Task instructions:
(a) Rewrite everything in the dataset documentation from "methods (.docx, .md, .txt)" down to "the keyword originates.", swapping "discovery" for "retrieval" each time it occurs.
(b) Repeat the entries below from their very first line down to, and including, the line containing "k zur Übersicht", leaving out the pictures.

Document segment:
· · · · ·

Describes the salient features of a dataset in a concise summary much like an abstract does in a journal article. It should cover what the data are and why they were created.

Example

methods (.docx, .md, .txt)

Describes the data creation methods. Includes enough detail for future users to correctly use the data. Lists instrument descriptions, protocols, etc.

Example

keywords.txt

Describes the data in a small set of terms. Keywords facilitate search and discovery on scientific terms, as well as names of research groups, field stations, and other organizations. Using a controlled vocabulary or thesaurus vastly improves discovery. We recommend using the LTER Controlled Vocabulary when possible.

Columns:

  • keyword One keyword per line
  • keywordThesaurus URI of the vocabulary from which the keyword originates.

Example

personnel.txt

Describes the personnel and funding sources involved in the creation of the data. This facilitates attribution and reporting.

Columns:

  • givenName First name
  • middleInitial Middle initial
  • surName Last name
  • organizationName Organization the person belongs to
  • electronicMailAddress Email address
  • userId Persons research identifier (e.g. ORCID). Links a persons research profile to a data publication.

· · · · ·

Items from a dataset
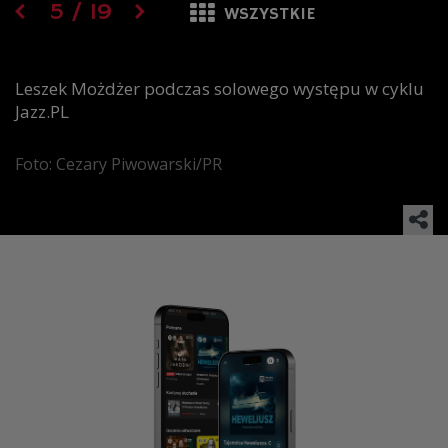
5
/
19
WSZYSTKIE
Leszek Możdżer podczas solowego występu w cyklu
Jazz.PL
Foto: Cezary Piwowarski/PR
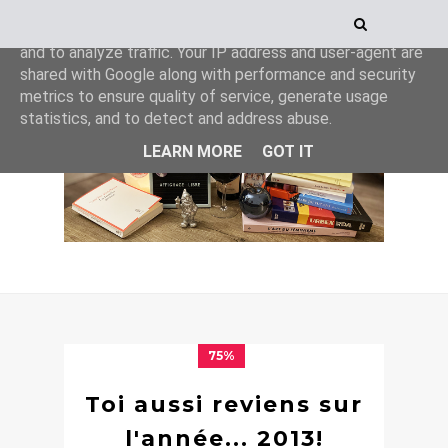
This site uses cookies from Google to deliver its services
and to analyze traffic. Your IP address and user-agent are
shared with Google along with performance and security
metrics to ensure quality of service, generate usage
statistics, and to detect and address abuse.
LEARN MORE
GOT IT
75%
Toi aussi reviens sur
l'année... 2013!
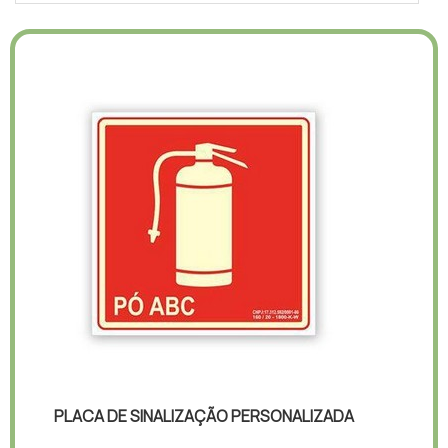
PLACA DE SINALIZAÇÃO PERSONALIZADA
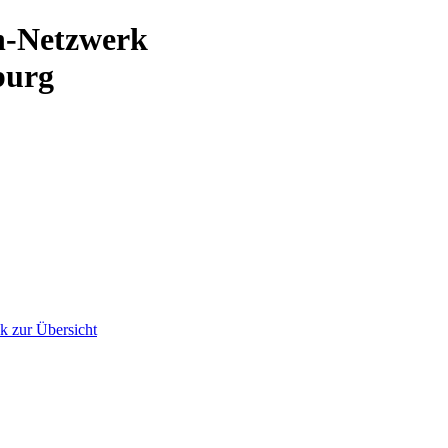
n-Netzwerk
burg
k zur Übersicht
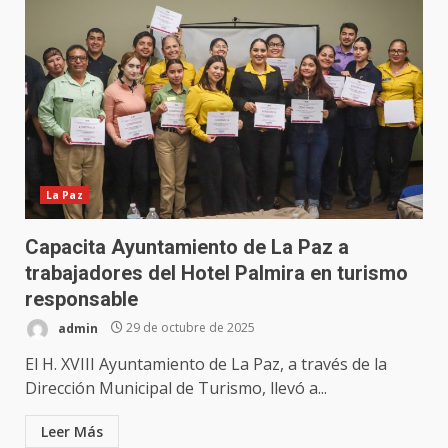
La Paz
Capacita Ayuntamiento de La Paz a
trabajadores del Hotel Palmira en turismo
responsable
admin
29 de octubre de 2025
El H. XVIII Ayuntamiento de La Paz, a través de la
Dirección Municipal de Turismo, llevó a...
Leer Más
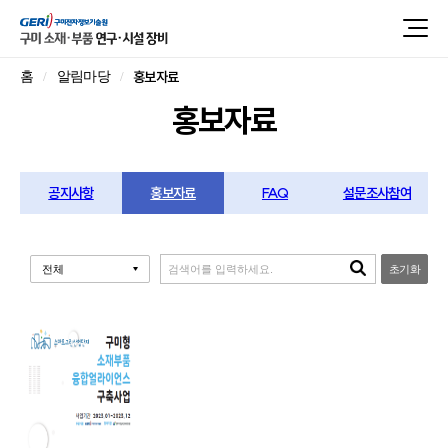
홍보자료
홈
알림마당
홍보자료
공지사항
홍보자료
FAQ
설문조사참여
초기화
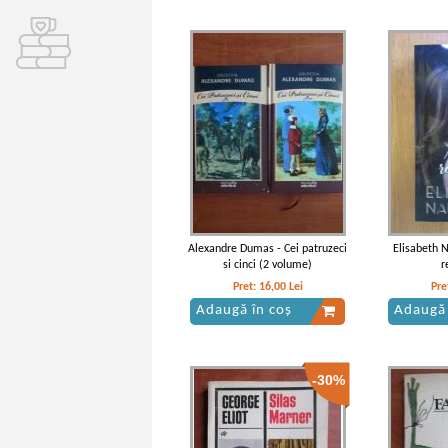
Alexandre Dumas - Cei patruzeci
Elisabeth 
si cinci (2 volume)
r
Pret:
16,00
Lei
Pre
Adaugă în coș
Adaugă 
-30%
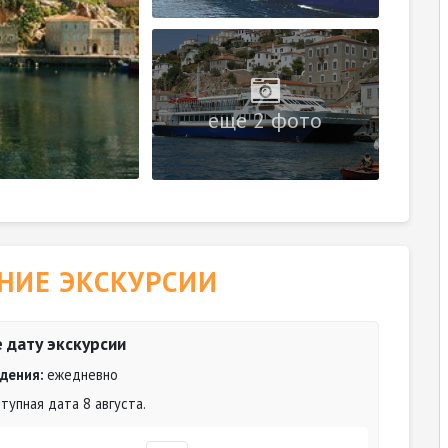
еще 2 фото
НИЕ ЭКСКУРСИИ
 дату экскурсии
дения:
ежедневно
упная дата 8 августа.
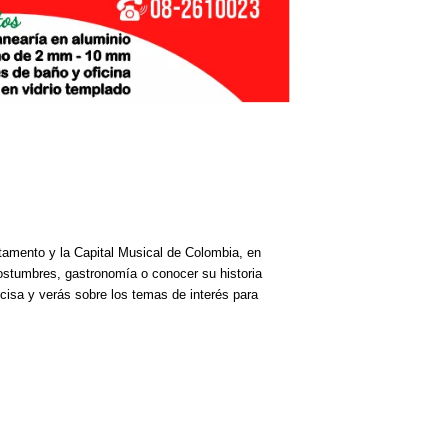
rtamento y la Capital Musical de Colombia, en
costumbres, gastronomía o conocer su historia
cisa y verás sobre los temas de interés para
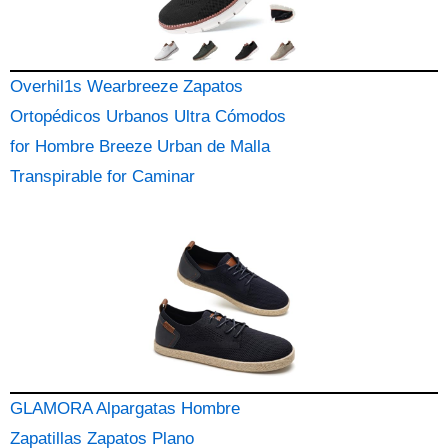
Overhil1s Wearbreeze Zapatos
Ortopédicos Urbanos Ultra Cómodos
for Hombre Breeze Urban de Malla
Transpirable for Caminar
GLAMORA Alpargatas Hombre
Zapatillas Zapatos Plano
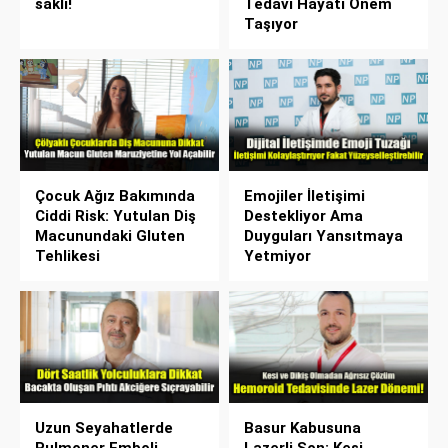
saklı!
Tedavi Hayati Önem
Taşıyor
Çocuk Ağız Bakımında
Emojiler İletişimi
Ciddi Risk: Yutulan Diş
Destekliyor Ama
Macunundaki Gluten
Duyguları Yansıtmaya
Tehlikesi
Yetmiyor
Uzun Seyahatlerde
Basur Kabusuna
Pulmoner Emboli
Lazerli Son: Kesi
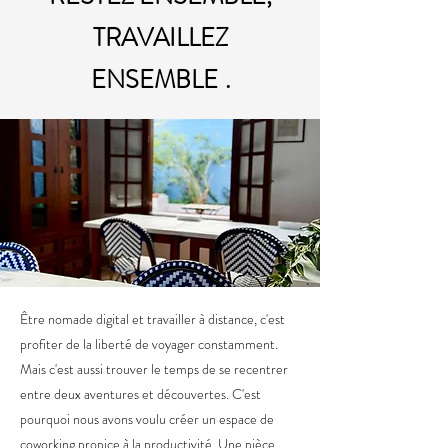
TRAVAILLEZ
ENSEMBLE
.
Être nomade digital et travailler à distance, c'est
profiter de la liberté de voyager constamment.
Mais c'est aussi trouver le temps de se recentrer
entre deux aventures et découvertes. C'est
pourquoi nous avons voulu créer un espace de
coworking propice à la productivité. Une pièce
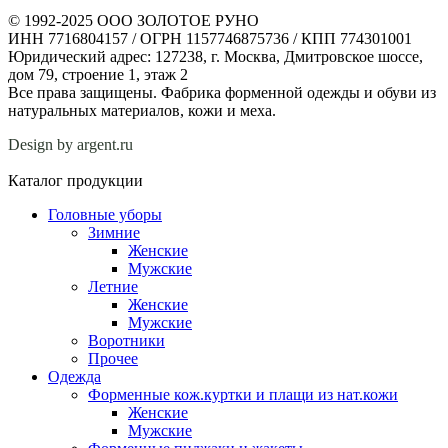
© 1992-2025 ООО ЗОЛОТОЕ РУНО
ИНН 7716804157 / ОГРН 1157746875736 / КПП 774301001
Юридический адрес: 127238, г. Москва, Дмитровское шоссе,
дом 79, строение 1, этаж 2
Все права защищены. Фабрика форменной одежды и обуви из
натуральных материалов, кожи и меха.
Design by argent.ru
Каталог продукции
Головные уборы
Зимние
Женские
Мужские
Летние
Женские
Мужские
Воротники
Прочее
Одежда
Форменные кож.куртки и плащи из нат.кожи
Женские
Мужские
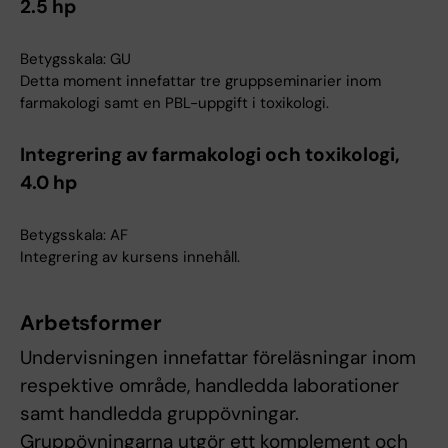
2.5 hp
Betygsskala: GU
Detta moment innefattar tre gruppseminarier inom
farmakologi samt en PBL-uppgift i toxikologi.
Integrering av farmakologi och toxikologi,
4.0 hp
Betygsskala: AF
Integrering av kursens innehåll.
Arbetsformer
Undervisningen innefattar föreläsningar inom
respektive område, handledda laborationer
samt handledda gruppövningar.
Gruppövningarna utgör ett komplement och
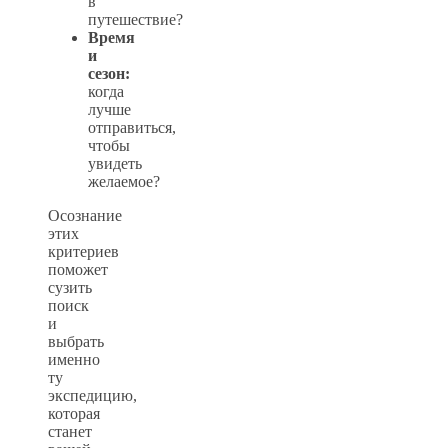
в
путешествие?
Время
и
сезон:
когда
лучше
отправиться,
чтобы
увидеть
желаемое?
Осознание
этих
критериев
поможет
сузить
поиск
и
выбрать
именно
ту
экспедицию,
которая
станет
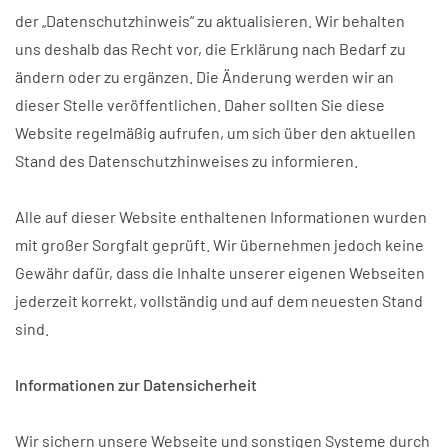
der „Datenschutzhinweis“ zu aktualisieren. Wir behalten
uns deshalb das Recht vor, die Erklärung nach Bedarf zu
ändern oder zu ergänzen. Die Änderung werden wir an
dieser Stelle veröffentlichen. Daher sollten Sie diese
Website regelmäßig aufrufen, um sich über den aktuellen
Stand des Datenschutzhinweises zu informieren.
Alle auf dieser Website enthaltenen Informationen wurden
mit großer Sorgfalt geprüft. Wir übernehmen jedoch keine
Gewähr dafür, dass die Inhalte unserer eigenen Webseiten
jederzeit korrekt, vollständig und auf dem neuesten Stand
sind.
Informationen zur Datensicherheit
Wir sichern unsere Webseite und sonstigen Systeme durch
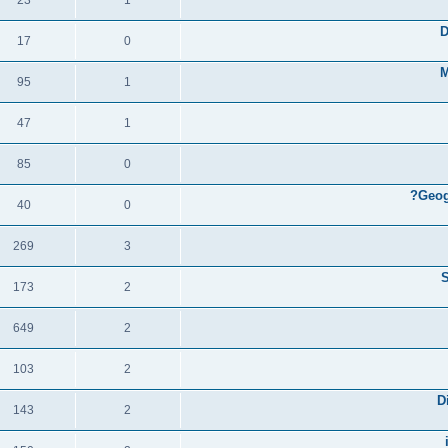
תגובות
צפיות
D
17
0
תגובות
צפיות
M
95
1
תגובות
צפיות
47
1
תגובות
צפיות
85
0
תגובות
צפיות
Geog
40
0
תגובות
צפיות
269
3
תגובות
צפיות
S
173
2
תגובות
צפיות
649
2
תגובות
צפיות
103
2
תגובות
צפיות
D
143
2
תגובות
צפיות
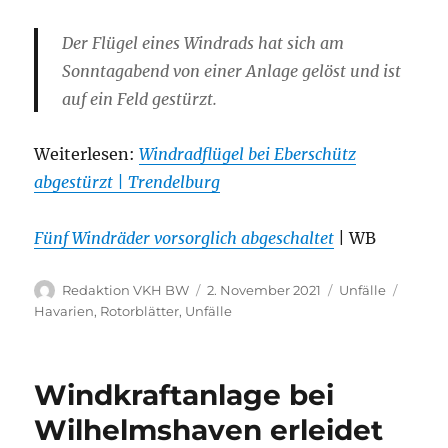
Der Flügel eines Windrads hat sich am
Sonntagabend von einer Anlage gelöst und ist
auf ein Feld gestürzt.
Weiterlesen:
Windradflügel bei Eberschütz
abgestürzt | Trendelburg
Fünf Windräder vorsorglich abgeschaltet
| WB
Autor
Veröffentlicht
Kategorien
Schlag
Redaktion VKH BW
2. November 2021
Unfälle
am
Havarien
,
Rotorblätter
,
Unfälle
Windkraftanlage bei
Wilhelmshaven erleidet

· · · · ·

List of answers:
(a)
methods (.docx, .md, .txt)

Describes the data creation methods. Includes enough detail for future users to correctly use the data. Lists instrument descriptions, protocols, etc.

Example

keywords.txt

Describes the data in a small set of terms. Keywords facilitate search and retrieval on scientific terms, as well as names of research groups, field stations, and other organizations. Using a controlled vocabulary or thesaurus vastly improves retrieval. We recommend using the LTER Controlled Vocabulary when possible.

Columns:

  • keyword One keyword per line
  • keywordThesaurus URI of the vocabulary from which the keyword originates.

(b)
5
/
19
WSZYSTKIE
Leszek Możdżer podczas solowego występu w cyklu
Jazz.PL
Foto: Cezary Piwowarski/PR
This site uses cookies from Google to deliver its services
and to analyze traffic. Your IP address and user-agent are
shared with Google along with performance and security
metrics to ensure quality of service, generate usage
statistics, and to detect and address abuse.
LEARN MORE
GOT IT
75%
Toi aussi reviens sur
l'année... 2013!
PLACA DE SINALIZAÇÃO PERSONALIZADA
n-Netzwerk
burg
k zur Übersicht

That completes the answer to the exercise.